### AIM OF THE TASK
Omit all pictures and give the records below again exactly as written.

============================================================

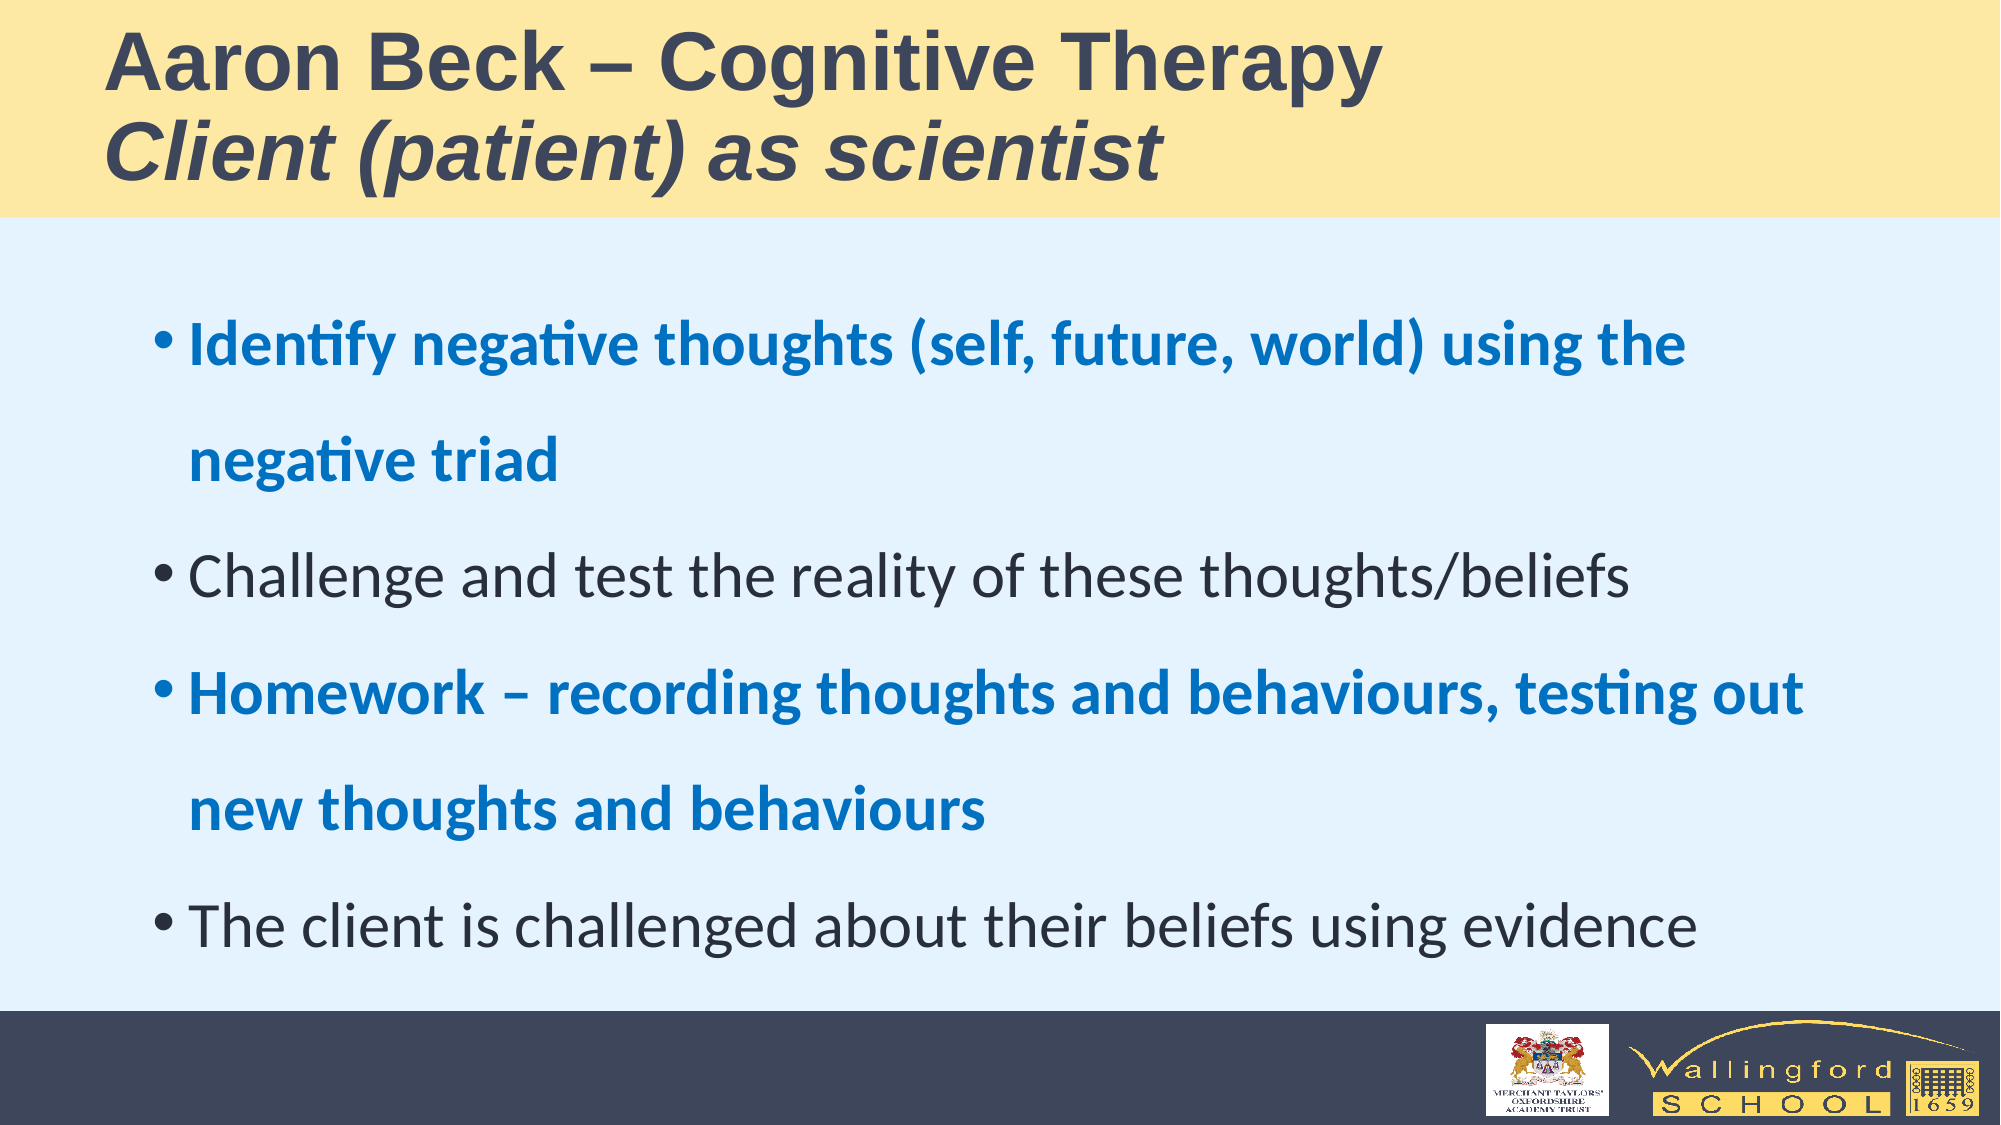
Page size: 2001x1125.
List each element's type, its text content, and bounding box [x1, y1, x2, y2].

picture [1486, 1024, 1609, 1116]
list Identify negative thoughts (self, future, world) using the negative triad Challenge and test the reality of these thoughts/beliefs Homework – recording thoughts and behaviours, testing out new thoughts and behaviours The client is challenged about their beliefs using evidence [137, 254, 1863, 968]
title Aaron Beck – Cognitive Therapy Client (patient) as scientist [0, 0, 2000, 218]
picture [1627, 1020, 1979, 1116]
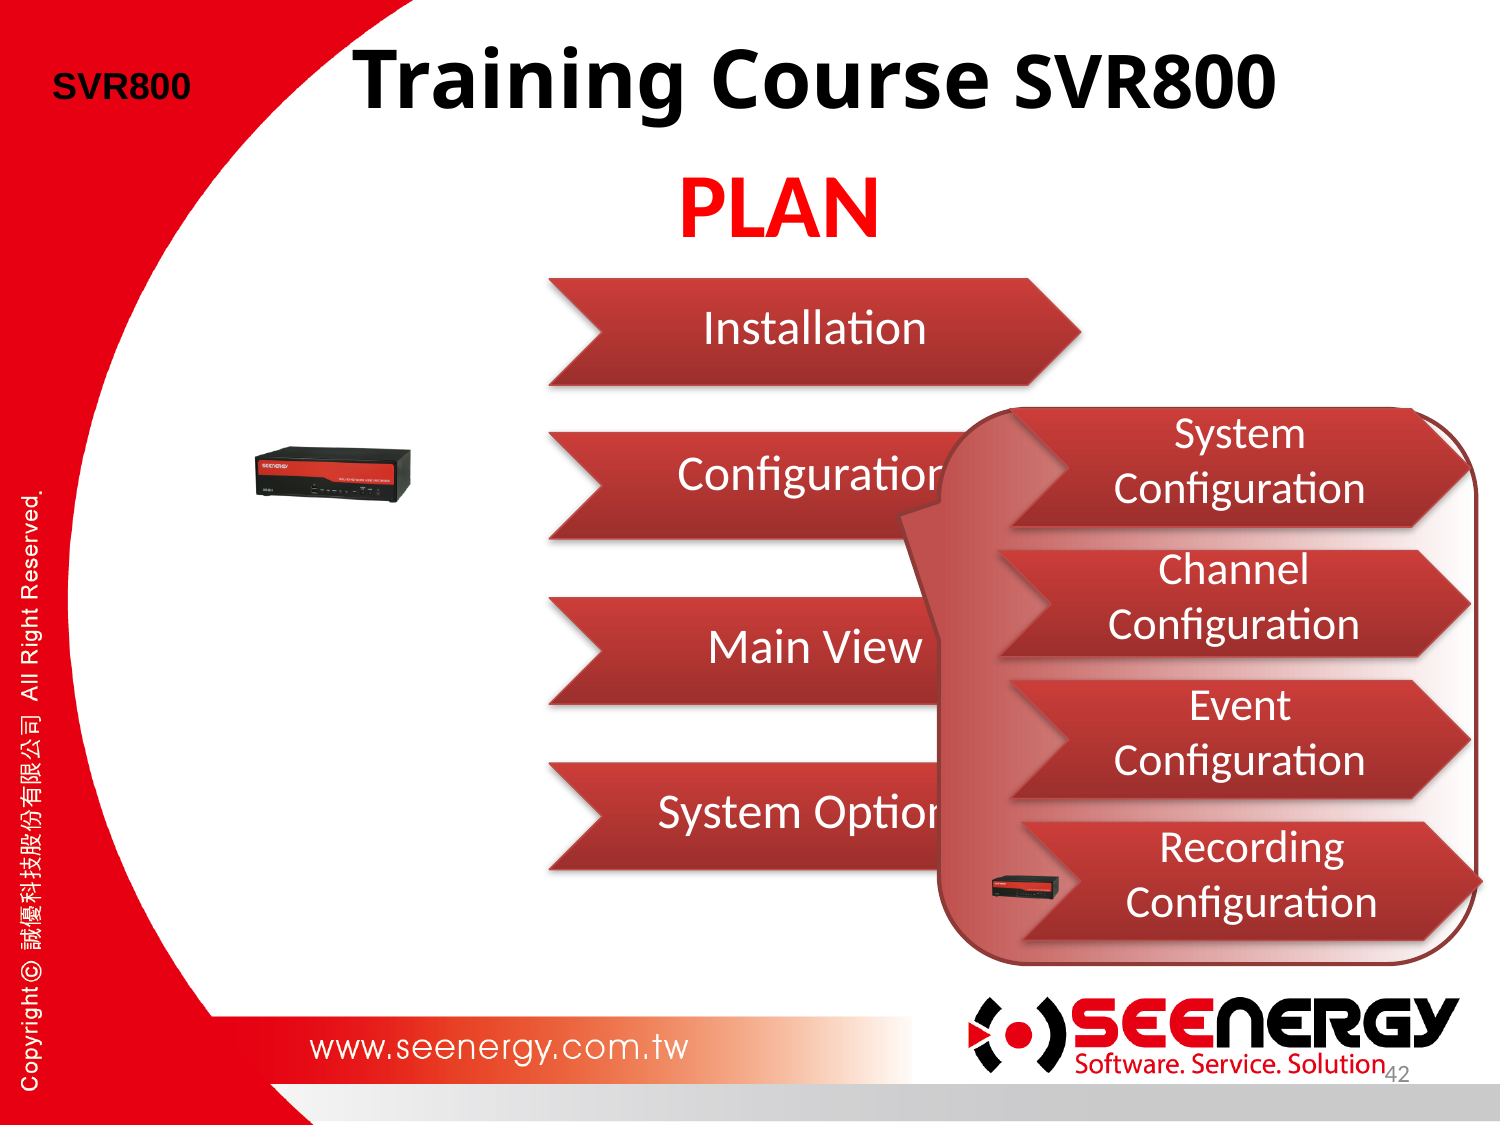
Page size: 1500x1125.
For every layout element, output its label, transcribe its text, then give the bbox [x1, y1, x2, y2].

title PLAN [135, 113, 1426, 289]
text_box System Configuration [1009, 408, 1472, 528]
picture [0, 0, 1500, 1125]
text_box Event Configuration [1009, 679, 1472, 800]
text_box SVR800 [37, 54, 217, 115]
text_box System Options [548, 762, 936, 871]
text_box Recording Configuration [1021, 821, 1483, 942]
text_box Main View [548, 597, 936, 705]
text_box Configuration [548, 431, 965, 540]
slide_number 42 [1074, 1042, 1425, 1103]
text_box Installation [548, 278, 1082, 386]
text_box Channel Configuration [997, 549, 1472, 658]
text_box [895, 408, 1479, 967]
text_box Training Course SVR800 [336, 19, 1483, 133]
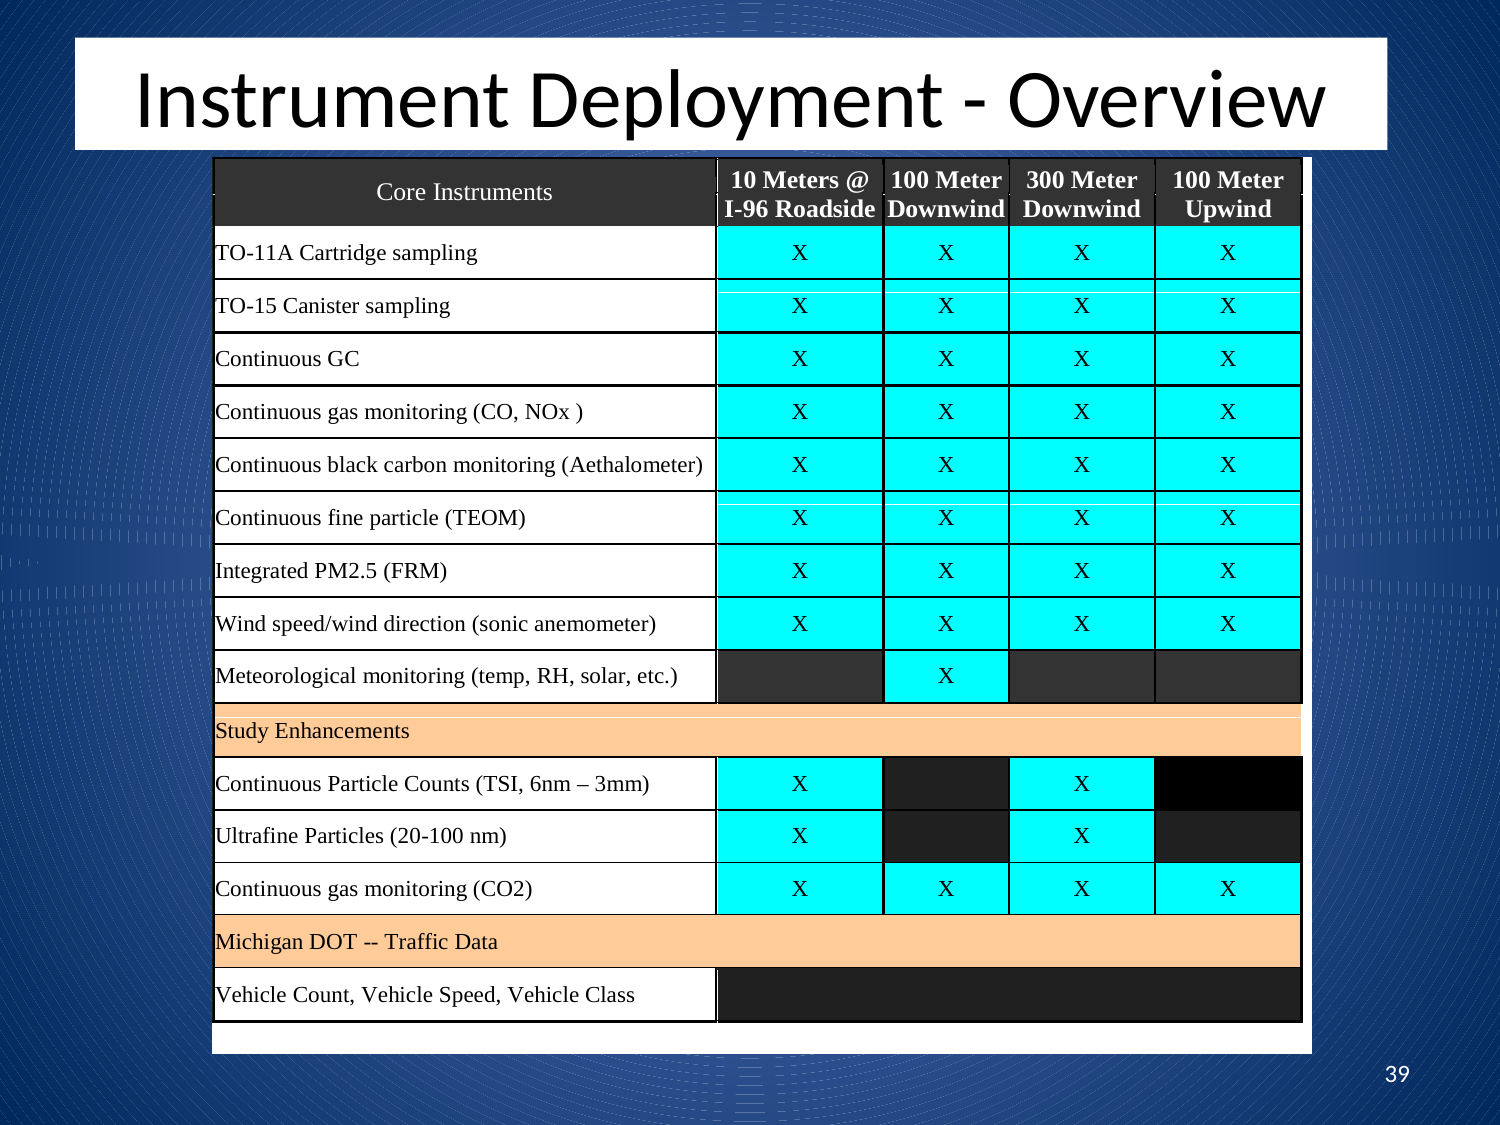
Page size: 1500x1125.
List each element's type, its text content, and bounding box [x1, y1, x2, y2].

slide_number 39 [1074, 1042, 1425, 1103]
text_box Instrument Deployment - Overview [75, 37, 1388, 150]
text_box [212, 156, 1313, 1055]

============================================================

### TASK SOLUTION
Page size: 2001x1125.
List each element's type, its text content, and bounding box [x1, y1, x2, y2].

picture [1486, 1024, 1609, 1116]
list Identify negative thoughts (self, future, world) using the negative triad Challenge and test the reality of these thoughts/beliefs Homework – recording thoughts and behaviours, testing out new thoughts and behaviours The client is challenged about their beliefs using evidence [137, 254, 1863, 968]
title Aaron Beck – Cognitive Therapy Client (patient) as scientist [0, 0, 2000, 218]
picture [1627, 1020, 1979, 1116]
Page size: 1500x1125.
For every layout element, output its label, transcribe its text, then give the bbox [x1, y1, x2, y2].

title PLAN [135, 113, 1426, 289]
text_box System Configuration [1009, 408, 1472, 528]
picture [0, 0, 1500, 1125]
text_box Event Configuration [1009, 679, 1472, 800]
text_box SVR800 [37, 54, 217, 115]
text_box System Options [548, 762, 936, 871]
text_box Recording Configuration [1021, 821, 1483, 942]
text_box Main View [548, 597, 936, 705]
text_box Configuration [548, 431, 965, 540]
slide_number 42 [1074, 1042, 1425, 1103]
text_box Installation [548, 278, 1082, 386]
text_box Channel Configuration [997, 549, 1472, 658]
text_box [895, 408, 1479, 967]
text_box Training Course SVR800 [336, 19, 1483, 133]
Page size: 1500x1125.
List each element's type, its text content, and bounding box [x1, y1, x2, y2].

slide_number 39 [1074, 1042, 1425, 1103]
text_box Instrument Deployment - Overview [75, 37, 1388, 150]
text_box [212, 156, 1313, 1055]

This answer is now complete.